Tuesday, January 06, 2009

The Kings Get Interesting

It's taken a couple of years, but the Los Angeles Kings are finally putting a team on the ice that can compete every night.  What's even better is that you can see the flashes of excellence that should make them a playoff contender next year, and with luck, a cup contender in two or three years.  

The Kings largest problem since their inception as a franchise has been the inability to develop a first class goaltender.  They've had good goalies in the past, but not too many game stealers, and none of them came from the Kings' scouting and development.  Kelly Hrudey led them to a Cup final.  Rogie Vachon has his jersey retired.  Felix Potvin played arguably better than any other Kings goalie had ever played, but it was for a short period of time, and his star faded rather quickly.  They thought they had a franchise goalie in Jamie Storr, but he never fulfilled his potential.  They let future hall of famer Billy Smith get away in the expansion draft in 1972.  All he did was win four Stanley Cups on Long Island.  

And it wasn't for lack of trying.  The regime that let Smith get away was long gone, but determined to keep it from happening again, the Kings traded away future all-star defenseman Kimmo Timonen to Nashville.  In exchange, Nashville agreed to refrain from selecting Gary Galley, which allowed the Kings to protect such luminaries as Stephane Fiset, the aforementioned Jamie Storr, and Freddi Chabot.  Guess who won that deal?

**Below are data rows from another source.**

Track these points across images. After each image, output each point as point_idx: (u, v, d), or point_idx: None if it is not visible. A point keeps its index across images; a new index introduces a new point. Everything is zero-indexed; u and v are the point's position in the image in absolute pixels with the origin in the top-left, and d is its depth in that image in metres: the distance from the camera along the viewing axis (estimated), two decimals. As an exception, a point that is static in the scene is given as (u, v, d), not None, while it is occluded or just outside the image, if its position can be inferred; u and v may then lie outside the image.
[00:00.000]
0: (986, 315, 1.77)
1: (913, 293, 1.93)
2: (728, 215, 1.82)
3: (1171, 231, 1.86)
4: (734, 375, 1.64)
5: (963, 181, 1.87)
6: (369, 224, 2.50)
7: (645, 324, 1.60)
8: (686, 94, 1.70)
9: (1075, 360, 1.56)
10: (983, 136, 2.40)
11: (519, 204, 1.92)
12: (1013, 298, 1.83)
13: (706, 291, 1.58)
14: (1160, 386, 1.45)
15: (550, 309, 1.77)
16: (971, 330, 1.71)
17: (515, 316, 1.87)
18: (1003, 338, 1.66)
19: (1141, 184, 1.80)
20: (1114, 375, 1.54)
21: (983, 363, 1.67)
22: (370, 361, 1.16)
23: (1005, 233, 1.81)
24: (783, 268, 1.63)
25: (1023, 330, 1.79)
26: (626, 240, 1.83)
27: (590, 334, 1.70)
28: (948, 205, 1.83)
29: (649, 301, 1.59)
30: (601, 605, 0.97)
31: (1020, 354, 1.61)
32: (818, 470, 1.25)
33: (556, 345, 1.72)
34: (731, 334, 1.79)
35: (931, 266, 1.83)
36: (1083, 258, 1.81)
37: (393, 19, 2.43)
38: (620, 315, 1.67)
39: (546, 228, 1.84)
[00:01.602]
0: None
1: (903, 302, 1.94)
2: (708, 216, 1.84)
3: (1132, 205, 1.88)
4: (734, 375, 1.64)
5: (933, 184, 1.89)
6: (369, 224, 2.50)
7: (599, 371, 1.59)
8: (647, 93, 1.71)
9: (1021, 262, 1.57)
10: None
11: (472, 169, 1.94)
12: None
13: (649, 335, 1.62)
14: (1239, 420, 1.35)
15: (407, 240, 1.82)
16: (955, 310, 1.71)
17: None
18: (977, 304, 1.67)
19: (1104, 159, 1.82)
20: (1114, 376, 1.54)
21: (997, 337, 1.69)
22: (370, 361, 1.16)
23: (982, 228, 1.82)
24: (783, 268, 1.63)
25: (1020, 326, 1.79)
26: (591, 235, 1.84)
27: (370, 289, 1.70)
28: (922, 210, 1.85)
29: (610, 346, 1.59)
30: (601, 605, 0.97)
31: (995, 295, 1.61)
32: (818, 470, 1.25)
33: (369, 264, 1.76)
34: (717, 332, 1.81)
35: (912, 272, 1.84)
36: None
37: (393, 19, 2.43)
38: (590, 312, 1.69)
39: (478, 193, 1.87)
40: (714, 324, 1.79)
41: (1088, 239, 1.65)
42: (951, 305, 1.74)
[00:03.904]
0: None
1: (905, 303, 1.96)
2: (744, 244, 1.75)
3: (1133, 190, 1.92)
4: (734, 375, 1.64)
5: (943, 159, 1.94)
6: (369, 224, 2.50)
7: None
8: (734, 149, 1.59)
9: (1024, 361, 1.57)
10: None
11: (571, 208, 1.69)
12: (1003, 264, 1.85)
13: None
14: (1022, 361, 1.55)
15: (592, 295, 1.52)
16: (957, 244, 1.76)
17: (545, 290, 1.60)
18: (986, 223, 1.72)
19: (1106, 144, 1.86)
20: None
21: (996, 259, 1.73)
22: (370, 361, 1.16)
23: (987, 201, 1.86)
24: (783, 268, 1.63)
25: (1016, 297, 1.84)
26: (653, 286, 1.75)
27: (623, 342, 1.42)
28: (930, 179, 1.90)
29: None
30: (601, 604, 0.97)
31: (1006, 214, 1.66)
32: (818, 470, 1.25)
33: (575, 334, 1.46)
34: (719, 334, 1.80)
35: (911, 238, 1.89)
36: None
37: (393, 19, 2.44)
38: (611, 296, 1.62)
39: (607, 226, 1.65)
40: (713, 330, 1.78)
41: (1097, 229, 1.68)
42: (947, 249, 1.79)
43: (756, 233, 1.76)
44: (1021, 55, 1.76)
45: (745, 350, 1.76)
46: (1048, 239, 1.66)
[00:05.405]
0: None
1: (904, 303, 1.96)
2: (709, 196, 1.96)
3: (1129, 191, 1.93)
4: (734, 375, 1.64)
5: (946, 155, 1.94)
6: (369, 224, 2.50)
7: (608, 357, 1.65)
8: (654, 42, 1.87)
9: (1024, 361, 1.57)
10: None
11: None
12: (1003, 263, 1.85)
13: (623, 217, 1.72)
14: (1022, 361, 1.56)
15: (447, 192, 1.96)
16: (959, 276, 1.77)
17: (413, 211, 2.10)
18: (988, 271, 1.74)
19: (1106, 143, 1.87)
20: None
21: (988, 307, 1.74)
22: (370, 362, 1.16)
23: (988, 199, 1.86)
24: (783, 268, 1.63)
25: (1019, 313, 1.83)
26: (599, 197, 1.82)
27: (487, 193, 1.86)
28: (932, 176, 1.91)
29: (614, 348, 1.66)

But finally, it appears that the Kings have some direction in net.  A sign of competent management, they actually traded their worst goaltender to Vancouver when they dealt Jason Labarbera, who suffered through some bad luck, but never really put it together in L.A.  By the end of his run at Staples, he was average on a good night, and before he was dealt, he looked like he'd never stop another shoot-out attempt.  That has left the Kings with Erik Ersberg and rookie Jonathan Quick, who has been a revelation.  Quick's only played seven games this season, but his 1.59 goals against and .943 save percentage would easily lead the league if he qualified.  It's something to be excited about, even if that enthusiam has to be tempered by the small sample size.  He's given up ten goals in those seven games (six starts), and five came in one game against arguably the league's best team, the Detroit Red Wings.  Ersberg has been solid as well.  Through 18 games he sports a 2.38 GAA and .903 save percentage.  He plays a quiet style that instills confidence in his teammates, and he's excellent at controlling rebounds.  

The best news is that is that neither may be the Kings' real goaltender of the future.  First round draft pick Jonathan Bernier has been on fire in Manchester, where he's being backed up one of last year's top college keepers, Jeff Zatkoff, who also happens to be an ECHL all-star selection.  He put up 2.31 GAA and .931 save percentage in Ontario (the one in California).  

After this year's draft, I talked about how Dean Lombardi wants to build from the net out.  Well, there are eight defensemen in the mix for the foreseeable future (Jack Johnson, Drew Doughty, Matt Green, Kyle Quincey, Alec Martinez, Colton Tuebert, Thomas Hickey, and Slava Voinov), and four goalies (Quick, Ersberg, Bernier, and Zatkoff).  That kind of depth gives them the opportunity to trade for scoring, and to draft offense going forward.  They may only be hovering around .500 this year, but this team is building a true foundation, and it's nice to be able to watch it happen.